PASSAGE PROVIDED.
^^^^^^^^
I think from what i gather here, these are the rare women who knows what a marriage is, how it works and what commitment is. something I personally value so much and admire. I think that people like you happymrs should be set as a role model. 

unfortunately when comparing to todays society, it REALLY hurts me how people are, how they act and behave and so on. Its one of many reasons why I started this thread in the first place. 

today, if you were to text each other all day - the other one usually thinks its "psycho" or "wierd" or "too full on" - so many excuses and drama, it baffles me. I just wish the "old" times, if you will, still existed and more "accessible" if that makes sense (more common).


----------



## eowyn (Mar 22, 2012)

lostandfound2012 said:


> thanks! well good on you for getting married.
> 
> hmm. where are these women when you are trying to find them??


Never looked around for women  I can tell you how I found my husband. Ours was a love/arranged marriage. By that I mean, I was looking at proposals suggested by my parents, relatives, matrimony website etc. followed by few lunch (formal) dates. No pressure from family etc to accept any proposal. I was looking for around 5yrs till I finally met my husband. We went out for dates for couple of months and then decided to tie the knot. So it was not a typical arranged marriage, but not dating either. 

I checked out some of your other posts lostandfound2012. I know you are looking for the right girl  One thing I would like to tell you in that context... I was looking for the right person for around 5yrs during which time I met many wrong people. By 'wrong people' I dont mean they were bad, just that not compatible with me. My advice to you is that even though you might come across few girls who might not have been compatible with you or might not have treated you well, do not form a negative perception about majority of the women, also dont get bitter inside due to that. If you keep focusing on that, you will come across more women of that kind.
^^^^^^^^
CHALLENGE 1. In the marriage thread, why does eowyn tell lostandfound2012 not to form a negative view of most women after meeting incompatible ones? Answer in one to three sentences.
CHALLENGE 2. Summarize the marriage thread in two sentences.
CHALLENGE 3. Supply what follows the last sentence of the marriage thread.

(Collected data entries)
^^^^^^^^
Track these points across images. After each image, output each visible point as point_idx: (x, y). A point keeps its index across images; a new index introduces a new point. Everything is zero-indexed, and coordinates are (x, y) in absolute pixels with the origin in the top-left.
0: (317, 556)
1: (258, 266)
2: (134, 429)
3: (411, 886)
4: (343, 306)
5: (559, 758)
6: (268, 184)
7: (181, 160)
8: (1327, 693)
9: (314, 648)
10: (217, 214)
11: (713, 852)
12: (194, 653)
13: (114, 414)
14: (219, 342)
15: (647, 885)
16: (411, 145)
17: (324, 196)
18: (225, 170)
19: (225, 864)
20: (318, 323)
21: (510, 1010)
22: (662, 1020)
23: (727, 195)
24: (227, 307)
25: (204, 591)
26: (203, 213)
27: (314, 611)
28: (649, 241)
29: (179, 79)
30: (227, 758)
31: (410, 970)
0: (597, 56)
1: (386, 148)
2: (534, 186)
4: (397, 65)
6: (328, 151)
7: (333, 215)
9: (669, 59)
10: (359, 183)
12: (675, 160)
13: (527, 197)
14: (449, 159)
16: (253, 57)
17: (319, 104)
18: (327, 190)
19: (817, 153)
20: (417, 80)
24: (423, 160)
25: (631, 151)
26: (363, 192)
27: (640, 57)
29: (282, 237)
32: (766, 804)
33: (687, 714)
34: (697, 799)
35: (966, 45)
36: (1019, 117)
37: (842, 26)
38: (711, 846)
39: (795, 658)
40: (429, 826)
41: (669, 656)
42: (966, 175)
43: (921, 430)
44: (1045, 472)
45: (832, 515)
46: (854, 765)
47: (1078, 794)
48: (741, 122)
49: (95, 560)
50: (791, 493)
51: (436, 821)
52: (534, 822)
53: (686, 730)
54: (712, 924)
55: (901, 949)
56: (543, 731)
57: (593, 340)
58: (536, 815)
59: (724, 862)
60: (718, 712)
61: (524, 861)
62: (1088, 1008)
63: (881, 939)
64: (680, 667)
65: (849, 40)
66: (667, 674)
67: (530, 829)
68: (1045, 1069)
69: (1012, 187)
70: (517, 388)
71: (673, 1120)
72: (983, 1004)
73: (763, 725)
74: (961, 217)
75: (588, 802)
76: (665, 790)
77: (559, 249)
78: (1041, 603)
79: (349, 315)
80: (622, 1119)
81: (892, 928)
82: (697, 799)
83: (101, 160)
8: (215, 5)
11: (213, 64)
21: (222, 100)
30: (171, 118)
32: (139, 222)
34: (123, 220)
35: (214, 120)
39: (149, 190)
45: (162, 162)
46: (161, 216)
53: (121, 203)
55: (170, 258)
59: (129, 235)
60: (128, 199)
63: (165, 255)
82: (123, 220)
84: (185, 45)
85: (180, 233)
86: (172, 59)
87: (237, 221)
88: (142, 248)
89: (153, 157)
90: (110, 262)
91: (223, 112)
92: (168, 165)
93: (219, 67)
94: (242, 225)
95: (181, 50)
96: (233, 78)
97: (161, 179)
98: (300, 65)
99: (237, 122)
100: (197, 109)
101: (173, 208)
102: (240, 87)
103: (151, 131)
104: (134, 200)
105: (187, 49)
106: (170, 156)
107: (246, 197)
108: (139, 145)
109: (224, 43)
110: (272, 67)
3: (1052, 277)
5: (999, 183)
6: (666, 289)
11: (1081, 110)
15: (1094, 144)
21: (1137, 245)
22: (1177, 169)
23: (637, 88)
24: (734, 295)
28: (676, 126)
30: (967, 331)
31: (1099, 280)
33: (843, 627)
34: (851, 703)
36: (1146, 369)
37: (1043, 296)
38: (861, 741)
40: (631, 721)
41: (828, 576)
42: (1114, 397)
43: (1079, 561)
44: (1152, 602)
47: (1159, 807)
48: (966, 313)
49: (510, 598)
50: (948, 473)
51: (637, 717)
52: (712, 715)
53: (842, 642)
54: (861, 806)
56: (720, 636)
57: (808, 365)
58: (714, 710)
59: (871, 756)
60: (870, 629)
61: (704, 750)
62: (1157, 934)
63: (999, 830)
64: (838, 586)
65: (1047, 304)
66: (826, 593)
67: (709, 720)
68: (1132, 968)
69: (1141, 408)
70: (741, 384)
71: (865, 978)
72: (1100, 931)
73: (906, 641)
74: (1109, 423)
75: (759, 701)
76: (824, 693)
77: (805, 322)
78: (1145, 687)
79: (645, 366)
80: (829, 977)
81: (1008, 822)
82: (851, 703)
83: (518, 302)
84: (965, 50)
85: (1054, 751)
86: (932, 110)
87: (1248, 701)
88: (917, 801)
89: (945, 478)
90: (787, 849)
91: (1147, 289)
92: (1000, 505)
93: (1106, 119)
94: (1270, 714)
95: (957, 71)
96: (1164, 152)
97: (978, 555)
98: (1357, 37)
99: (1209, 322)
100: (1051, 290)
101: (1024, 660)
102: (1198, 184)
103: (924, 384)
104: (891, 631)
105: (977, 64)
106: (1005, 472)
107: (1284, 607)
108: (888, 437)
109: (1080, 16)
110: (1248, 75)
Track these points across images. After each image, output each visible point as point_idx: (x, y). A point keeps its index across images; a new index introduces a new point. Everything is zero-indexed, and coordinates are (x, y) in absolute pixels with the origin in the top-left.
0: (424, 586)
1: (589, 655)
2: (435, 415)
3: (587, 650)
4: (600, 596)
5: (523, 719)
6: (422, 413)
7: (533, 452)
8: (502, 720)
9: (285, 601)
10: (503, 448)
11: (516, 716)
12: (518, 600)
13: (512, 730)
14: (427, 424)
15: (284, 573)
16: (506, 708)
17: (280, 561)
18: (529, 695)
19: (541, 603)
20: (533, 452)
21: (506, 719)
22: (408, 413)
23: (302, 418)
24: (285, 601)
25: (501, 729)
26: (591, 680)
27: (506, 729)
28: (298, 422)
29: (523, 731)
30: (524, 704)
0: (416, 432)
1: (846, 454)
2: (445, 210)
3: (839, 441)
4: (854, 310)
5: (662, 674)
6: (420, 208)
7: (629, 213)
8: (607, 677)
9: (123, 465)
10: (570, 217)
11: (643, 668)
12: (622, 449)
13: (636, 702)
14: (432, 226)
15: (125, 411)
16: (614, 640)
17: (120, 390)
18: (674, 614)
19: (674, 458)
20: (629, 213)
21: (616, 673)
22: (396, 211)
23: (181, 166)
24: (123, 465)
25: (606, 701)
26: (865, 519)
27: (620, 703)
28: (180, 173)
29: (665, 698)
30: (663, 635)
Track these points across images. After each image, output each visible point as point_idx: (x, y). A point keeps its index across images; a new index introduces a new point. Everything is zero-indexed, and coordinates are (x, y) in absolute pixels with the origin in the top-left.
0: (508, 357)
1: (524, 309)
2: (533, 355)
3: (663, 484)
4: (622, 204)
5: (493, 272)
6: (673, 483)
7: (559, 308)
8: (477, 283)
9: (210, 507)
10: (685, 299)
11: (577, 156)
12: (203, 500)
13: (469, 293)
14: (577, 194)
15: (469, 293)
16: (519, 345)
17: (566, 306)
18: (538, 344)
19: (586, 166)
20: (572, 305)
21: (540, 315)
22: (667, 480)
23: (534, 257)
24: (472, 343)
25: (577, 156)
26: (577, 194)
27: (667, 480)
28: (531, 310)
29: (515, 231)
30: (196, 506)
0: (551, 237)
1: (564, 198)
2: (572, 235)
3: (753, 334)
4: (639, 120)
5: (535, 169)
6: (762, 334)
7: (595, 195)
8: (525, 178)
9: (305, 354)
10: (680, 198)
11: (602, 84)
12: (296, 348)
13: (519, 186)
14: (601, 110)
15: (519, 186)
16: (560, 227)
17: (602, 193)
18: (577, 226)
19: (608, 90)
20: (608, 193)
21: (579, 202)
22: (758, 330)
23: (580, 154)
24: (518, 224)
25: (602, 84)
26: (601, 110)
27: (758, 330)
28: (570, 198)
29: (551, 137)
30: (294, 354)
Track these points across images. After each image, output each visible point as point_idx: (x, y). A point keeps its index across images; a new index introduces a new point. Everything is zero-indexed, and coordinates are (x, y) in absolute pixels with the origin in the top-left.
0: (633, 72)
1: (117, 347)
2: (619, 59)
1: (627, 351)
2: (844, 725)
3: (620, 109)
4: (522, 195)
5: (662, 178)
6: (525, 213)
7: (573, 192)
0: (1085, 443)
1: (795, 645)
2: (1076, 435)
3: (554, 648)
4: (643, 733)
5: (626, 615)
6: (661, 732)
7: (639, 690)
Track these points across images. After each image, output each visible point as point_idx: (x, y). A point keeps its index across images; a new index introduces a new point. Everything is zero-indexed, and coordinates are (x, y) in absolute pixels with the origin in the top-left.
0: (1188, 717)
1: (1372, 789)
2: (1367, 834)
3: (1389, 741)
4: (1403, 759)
^^^^^^^^
EXPECTED ANSWER 1. eowyn warns that if lostandfound2012 keeps focusing on the women who were incompatible or did not treat him well, he will come across more women of that kind. For that reason, lostandfound2012 should avoid both a negative perception of most women and inner bitterness.

EXPECTED ANSWER 2. The first poster admires women who understand marriage and commitment, regrets that people today call texting all day "psycho" or "too full on," and wishes the "old" times were more common. eowyn describes a love/arranged marriage that followed about five years of considering proposals and going on formal dates, and advises lostandfound2012 not to become bitter or think negatively of most women after meeting incompatible people.

EXPECTED ANSWER 3.
On the other hand if you build a positive perspective about women in general and confidence that you will indeed find some who will value you and whom you can happily settle down with, then you might infact find your dreamgirl sooner than you might expect. Positive thoughts can be very instrumental in helping you achieve your goals.

just my 2cents


----------



## lostandfound2012 (Apr 23, 2012)

thanks. I appreciate that. unfortunately its more to it than that. and yes I do have that "bad perception" but not my fault and especially what ive been through in the past leaves a bad mark and something you cannot forget or scrub out. 

i never get a chance to meet anyone at all. because of how todays society is and that im not "hot" or anything.... but have alot to give inside and i just dont fit at all in society. i think after a long time of trying to do this, that and the other, going all out etc.... you just are at a complete dead end and it gets worse.

anyway, its complicated and I cannot explain because no one seems to really understand but straight away comes up with cliches or blames "me" without real understanding or perception.

anyway, its good to know that you all have someone and are devoted. I guess in the life after, is the only time I know I *may* have a chance.... who knows but ill wait until then. God knows how much waiting ive done!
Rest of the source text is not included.